Borsa İstanbul’da, özellikle banka hisselerinde çok hızlı hareketler oluyor. Bu hafta başına kadar neredeyse hemen her gün tavan yapan banka hisseleri, bu hafta ile birlikte günlük taban seviyelerine günün ilk saatlerinde inmeye başladı. Hisse senetlerindeki böyle bir hareketin derslerde okuttuğumuz hisse senedi değerleme yöntemleriyle açıklanabilir bir tarafı yoktur. Ortalık toz duman. Kim, ne yapıyor, bunu zamanla öğreniriz.

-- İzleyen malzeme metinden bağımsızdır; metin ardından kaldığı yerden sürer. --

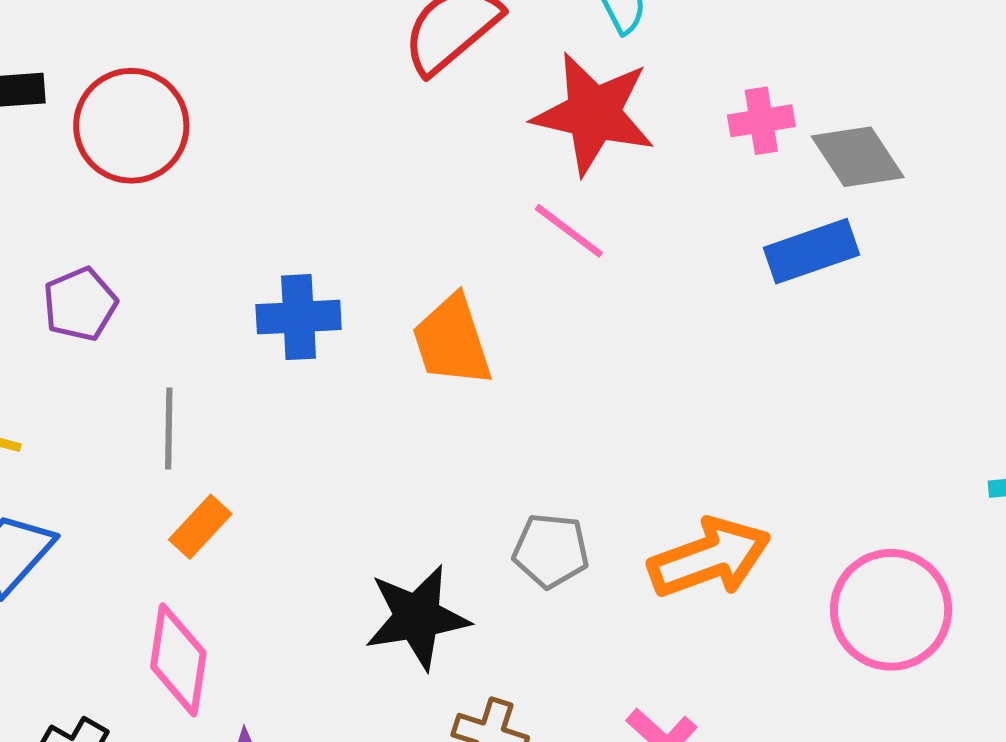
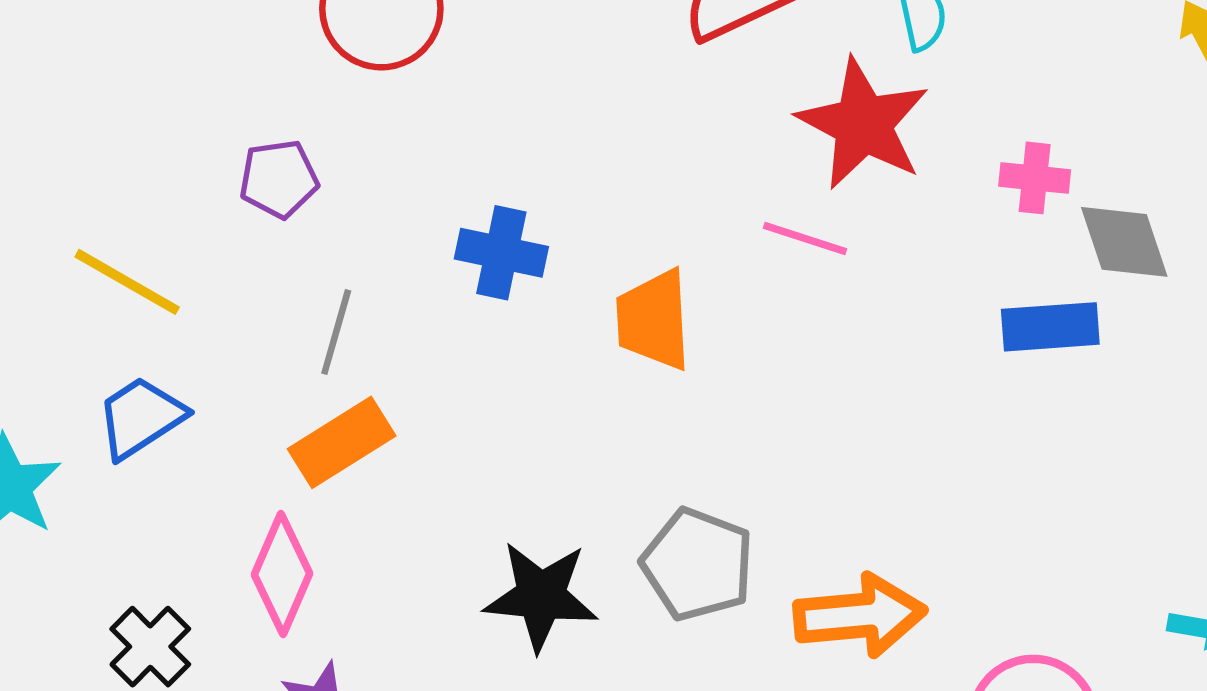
pink line: (569, 231) -> (805, 239), turned -34
orange rectangle: (200, 527) -> (342, 442), size x1.5
gray pentagon: (551, 551) -> (698, 564), size x1.4

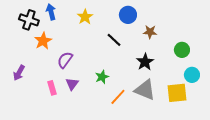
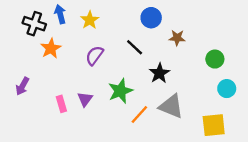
yellow star: (85, 17) -> (90, 20), moved
purple semicircle: (65, 60) -> (94, 55), moved
black star: (145, 62) -> (159, 73), moved
green star: (102, 77) -> (120, 91), size x1.5
yellow square: (177, 93) -> (214, 125), moved

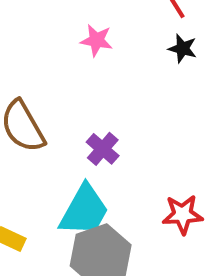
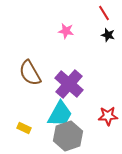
purple cross: (103, 149) -> (69, 84), size x1.8

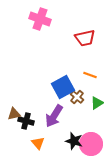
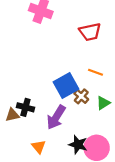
black cross: (26, 121) -> (25, 107), moved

ÖNCE NE OLUYOR ONA BAKALIM

Siz borsada “yatırım yapanların” naif, bilanço okuyan, makro göstergeleri analiz eden yatırımcılar olduğunu düşünüyorsanız yanılırsınız. Daha çok “fırsat” nerede diye hareket edenlerin, bazen de sahip olduğu mali gücünü kullanarak “fırsatı” kendileri yaratanların aktif olarak faaliyet gösterdiği bir yer maalesef. Hani şu size söyledikleri “borsa uzun vadeli bir yatırım aracıdır, sağlam kâğıtları alın ve bekleyin. Kesin kazanırsınız” ifadesi var ya, işte bu söylemin “büyük oyuncular” açısından bir anlamı yoktur. Onların öyle uzun vadede beklemek gibi bir çabaları da yok. Daha çok “gün sonuna” bakıp ne kadar kazandıklarını hesaplarlar.

Doğrudan borsada işlem yapınca almak istediğiniz hisse senedinin bedelini öder ve ona sahip olursunuz. O hisseler artık sizindir. Siz yeniden işlem yapıncaya kadar size bulaşan olmaz. İsterseniz yıllarca bu kâğıdı tutabilirsiniz ya da dilerseniz hemen satabilirsiniz. Karar sizin. Neyi uygun görüyorsanız onu yaparsınız.

Ama pek çok “oyuncu” bu tür işlemleri sıradan bulur. Onlar, sizin gibi “amatörlerin” yaptıklarına benzer işler yapmayı kendilerine yakıştıramazlar. Daha alengirli işlere girerler. Mesela vadeli işlem piyasası.

Son birkaç gündür sizin de sık duyduğunuz bu piyasadan biraz bahsedelim ve bunun “spot işlemler” ile olan ilişkisini görelim.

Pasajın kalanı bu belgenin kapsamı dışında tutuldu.